▸ **Compiti da svolgere**:
1. Estrai dal brano sui sigilli il passo che comincia con "La cera verde" e termina con "atti di giustizia.".
2. Riassumi in due frasi il brano sui sigilli.
**** Brano fornito
Una matrice era utilizzata, in genere, per tutto il tempo di una carica ma, talvolta, molto di più.
Anche i Templare usavano cere di colore diversi a seconda dell’argomento trattati negli atti.

 

 La cera verde era la più usata; serviva per sigillare gli originali di contratti perpetui, atti di vendita o cessioni di beni. Quella gialla, o cera naturale, sigillava la corrispondenza usuale e le convenzioni a breve scadenza. I sigilli scuri o bruni si trovavano sulle copie degli atti e sulle riconferme di contratti precedenti. La cera rossa era riservata ai documenti relativi alla Regola ed agli atti di giustizia.

Infine la cera nera si usava per le proteste, i reclami e i contenziosi. I grandi dignitari dell’Ordine, usavano apporre un contro sigillo. A tale scopo essi adoperavano il proprio anello istoriato con blasone di famiglia, oppure di un dischetto ufficiale, attaccato alla matrice principale e conservato anch’esso nella borsa.

                                                             Storia dei sigilli

Il termine trae origine dal latino sigillum diminutivo proprio di signum (segno, marchio, impronta). Esso è un piccolo strumento, generalmente in metallo, che reca inciso lettere o figure le quali, impressa nella ceralacca fusa, autenticano documenti e missive.
********
**** Dati riportati
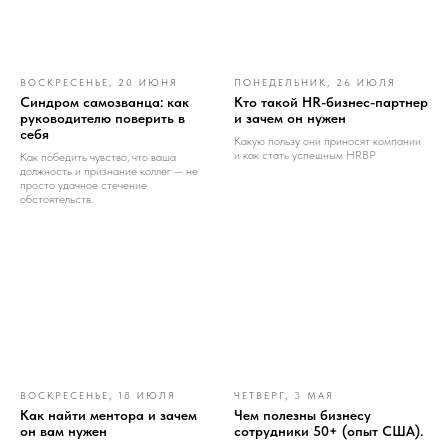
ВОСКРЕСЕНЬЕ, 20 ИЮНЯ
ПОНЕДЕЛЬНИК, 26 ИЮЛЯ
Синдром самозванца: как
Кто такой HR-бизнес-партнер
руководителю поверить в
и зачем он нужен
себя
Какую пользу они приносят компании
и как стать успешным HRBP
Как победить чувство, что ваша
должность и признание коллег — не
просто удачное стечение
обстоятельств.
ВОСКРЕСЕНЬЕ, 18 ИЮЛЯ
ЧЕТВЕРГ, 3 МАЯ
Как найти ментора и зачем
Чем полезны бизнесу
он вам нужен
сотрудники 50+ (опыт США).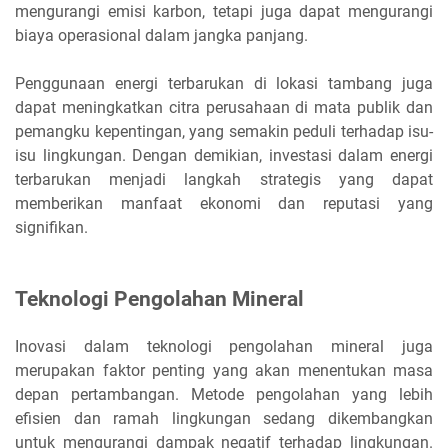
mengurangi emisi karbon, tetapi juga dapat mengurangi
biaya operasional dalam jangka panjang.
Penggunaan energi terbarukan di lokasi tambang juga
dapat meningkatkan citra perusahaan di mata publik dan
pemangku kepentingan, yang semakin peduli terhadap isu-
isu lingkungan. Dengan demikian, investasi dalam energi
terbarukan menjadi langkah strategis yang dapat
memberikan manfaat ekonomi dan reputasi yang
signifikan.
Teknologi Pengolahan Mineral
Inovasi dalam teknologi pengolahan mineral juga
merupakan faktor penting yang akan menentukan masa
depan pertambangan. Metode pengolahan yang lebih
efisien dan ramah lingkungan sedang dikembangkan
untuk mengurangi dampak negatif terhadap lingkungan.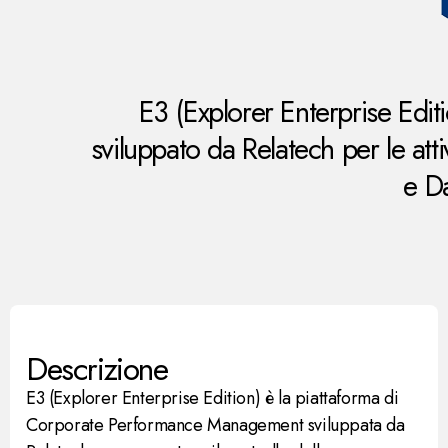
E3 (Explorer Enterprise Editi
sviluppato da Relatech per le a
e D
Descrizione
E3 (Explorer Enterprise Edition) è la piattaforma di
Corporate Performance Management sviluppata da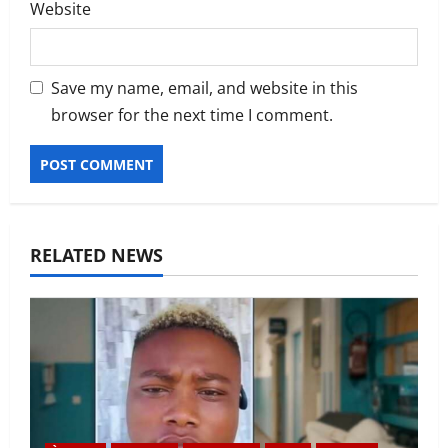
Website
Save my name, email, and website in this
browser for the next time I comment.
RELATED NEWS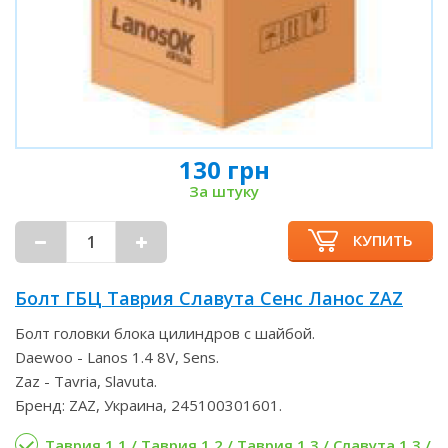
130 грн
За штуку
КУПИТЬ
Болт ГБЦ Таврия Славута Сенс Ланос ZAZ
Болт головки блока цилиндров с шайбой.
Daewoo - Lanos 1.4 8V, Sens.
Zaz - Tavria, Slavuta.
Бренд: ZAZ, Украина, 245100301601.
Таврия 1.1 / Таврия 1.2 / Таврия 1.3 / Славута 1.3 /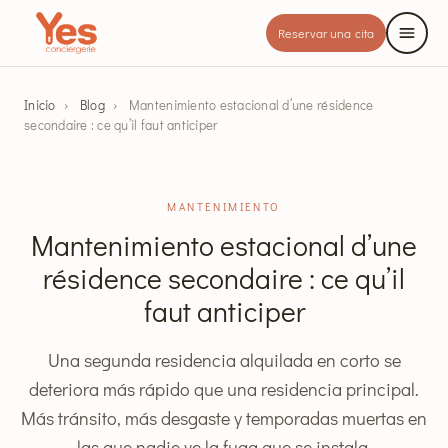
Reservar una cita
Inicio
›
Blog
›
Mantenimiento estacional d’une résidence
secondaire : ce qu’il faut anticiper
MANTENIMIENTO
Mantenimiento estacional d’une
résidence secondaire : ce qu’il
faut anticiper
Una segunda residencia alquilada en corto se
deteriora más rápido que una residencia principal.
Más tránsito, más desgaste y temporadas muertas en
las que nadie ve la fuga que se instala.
********
▸ **Risposte per voce**:
1.
La cera verde era la più usata; serviva per sigillare gli originali di contratti perpetui, atti di vendita o cessioni di beni. Quella gialla, o cera naturale, sigillava la corrispondenza usuale e le convenzioni a breve scadenza. I sigilli scuri o bruni si trovavano sulle copie degli atti e sulle riconferme di contratti precedenti. La cera rossa era riservata ai documenti relativi alla Regola ed agli atti di giustizia.

2. Presso i Templari il colore della cera dipendeva dal tipo di atto: la verde, la più usata, sigillava contratti perpetui, vendite e cessioni di beni, la gialla la corrispondenza usuale e le convenzioni a breve scadenza, quella scura le copie e le riconferme, la rossa i documenti sulla Regola e gli atti di giustizia, la nera proteste, reclami e contenziosi. Il sigillo, termine che viene dal latino sigillum, diminutivo di signum, è un piccolo strumento, di solito in metallo, con lettere o figure incise che, impresse nella ceralacca fusa, autenticano documenti e missive.